Directive:
In the Ocean access guide, how many times is the secret of a new access key shown?

Page excerpt:
Ocean Access (S3-compatible API)

Ocean provides an S3-compatible API for accessing your licensed datasets programmatically. This is the recommended approach for developers and for downloading large datasets efficiently.

Prerequisites

To access datasets via Ocean, you need:

The slug of the dataset and organization, these are displayed on the dataset access page
An access key (created in Settings → Access Keys)

Creating an Access Key

Log into app.humannative.ai
Navigate to Settings → Access Keys
Click “New access key” and follow the form
Important: Copy the secret immediately - the secret will only be shown once!

AWS CLI Setup

Configure AWS Profile

Add the following to your ~/.aws/config file:

[profile ocean]
endpoint_url = https://ocean.humannative.ai
s3 =
    addressing_style = path

Add the following to your ~/.aws/credentials file:

[ocean]
aws_access_key_id = AKIA.... # Your access key ID
aws_secret_access_key = <your-secret-access-key>

Using the Profile

Set the AWS profile environment variable:

export AWS_PROFILE=ocean

Using AWS CLI

Once configured, you can use the AWS CLI as normal:

# List datasets for your organization
aws s3 ls <org-slug>

# Download a specific file
aws s3 cp s3://<org-slug>/<dataset-slug>/filename.ext ./

# Sync an entire dataset
aws s3 sync s3://<org-slug>/<dataset-slug>/ ./local-folder/

Using obstore (Python)

Raw data:
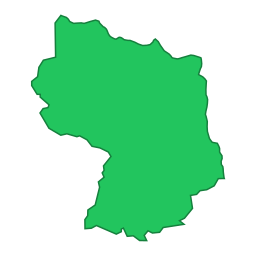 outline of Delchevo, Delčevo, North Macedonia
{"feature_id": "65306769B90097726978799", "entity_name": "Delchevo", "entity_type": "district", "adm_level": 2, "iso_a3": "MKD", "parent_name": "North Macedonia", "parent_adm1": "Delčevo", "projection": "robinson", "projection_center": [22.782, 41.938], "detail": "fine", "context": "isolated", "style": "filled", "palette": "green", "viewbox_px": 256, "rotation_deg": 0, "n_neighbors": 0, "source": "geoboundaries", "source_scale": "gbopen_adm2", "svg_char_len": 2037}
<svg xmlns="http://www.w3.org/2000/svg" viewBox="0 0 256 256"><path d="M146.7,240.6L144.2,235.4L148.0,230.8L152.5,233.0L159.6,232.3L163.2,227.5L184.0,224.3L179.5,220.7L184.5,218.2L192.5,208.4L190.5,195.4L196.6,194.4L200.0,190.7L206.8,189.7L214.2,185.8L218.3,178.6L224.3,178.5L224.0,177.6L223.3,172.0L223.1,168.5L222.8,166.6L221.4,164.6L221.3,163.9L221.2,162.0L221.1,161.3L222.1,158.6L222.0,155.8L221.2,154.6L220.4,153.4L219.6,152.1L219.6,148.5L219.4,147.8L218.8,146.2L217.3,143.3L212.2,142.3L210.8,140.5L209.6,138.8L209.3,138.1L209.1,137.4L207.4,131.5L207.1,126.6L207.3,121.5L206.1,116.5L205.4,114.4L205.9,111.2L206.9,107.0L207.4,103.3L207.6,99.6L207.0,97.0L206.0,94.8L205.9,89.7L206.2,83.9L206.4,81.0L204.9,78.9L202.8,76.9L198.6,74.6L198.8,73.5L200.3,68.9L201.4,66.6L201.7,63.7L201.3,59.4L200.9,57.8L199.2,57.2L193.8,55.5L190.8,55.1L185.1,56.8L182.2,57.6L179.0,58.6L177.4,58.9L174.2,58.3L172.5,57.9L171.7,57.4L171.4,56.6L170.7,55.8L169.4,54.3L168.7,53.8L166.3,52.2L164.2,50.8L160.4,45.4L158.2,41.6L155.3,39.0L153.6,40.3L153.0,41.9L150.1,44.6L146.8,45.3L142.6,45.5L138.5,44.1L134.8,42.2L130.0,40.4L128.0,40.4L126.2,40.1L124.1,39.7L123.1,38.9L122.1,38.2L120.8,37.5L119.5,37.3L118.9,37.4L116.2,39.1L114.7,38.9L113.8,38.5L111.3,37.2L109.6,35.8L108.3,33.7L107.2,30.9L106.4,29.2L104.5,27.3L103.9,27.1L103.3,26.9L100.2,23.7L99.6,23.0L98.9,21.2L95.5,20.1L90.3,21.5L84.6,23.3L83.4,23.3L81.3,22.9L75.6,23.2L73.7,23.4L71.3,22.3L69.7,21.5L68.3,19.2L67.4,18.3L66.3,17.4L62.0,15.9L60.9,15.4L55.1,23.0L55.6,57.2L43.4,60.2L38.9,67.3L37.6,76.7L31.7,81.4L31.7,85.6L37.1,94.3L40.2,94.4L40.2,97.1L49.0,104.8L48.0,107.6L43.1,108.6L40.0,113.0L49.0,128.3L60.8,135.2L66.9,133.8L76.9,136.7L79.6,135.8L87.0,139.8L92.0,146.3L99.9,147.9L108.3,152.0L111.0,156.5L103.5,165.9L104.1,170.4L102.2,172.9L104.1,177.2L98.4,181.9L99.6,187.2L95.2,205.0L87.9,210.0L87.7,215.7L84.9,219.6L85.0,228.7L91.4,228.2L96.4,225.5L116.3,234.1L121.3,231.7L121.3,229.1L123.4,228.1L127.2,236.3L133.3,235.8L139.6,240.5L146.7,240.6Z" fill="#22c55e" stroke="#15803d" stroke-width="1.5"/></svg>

Solution to this exercise:
Only once, so it must be copied immediately.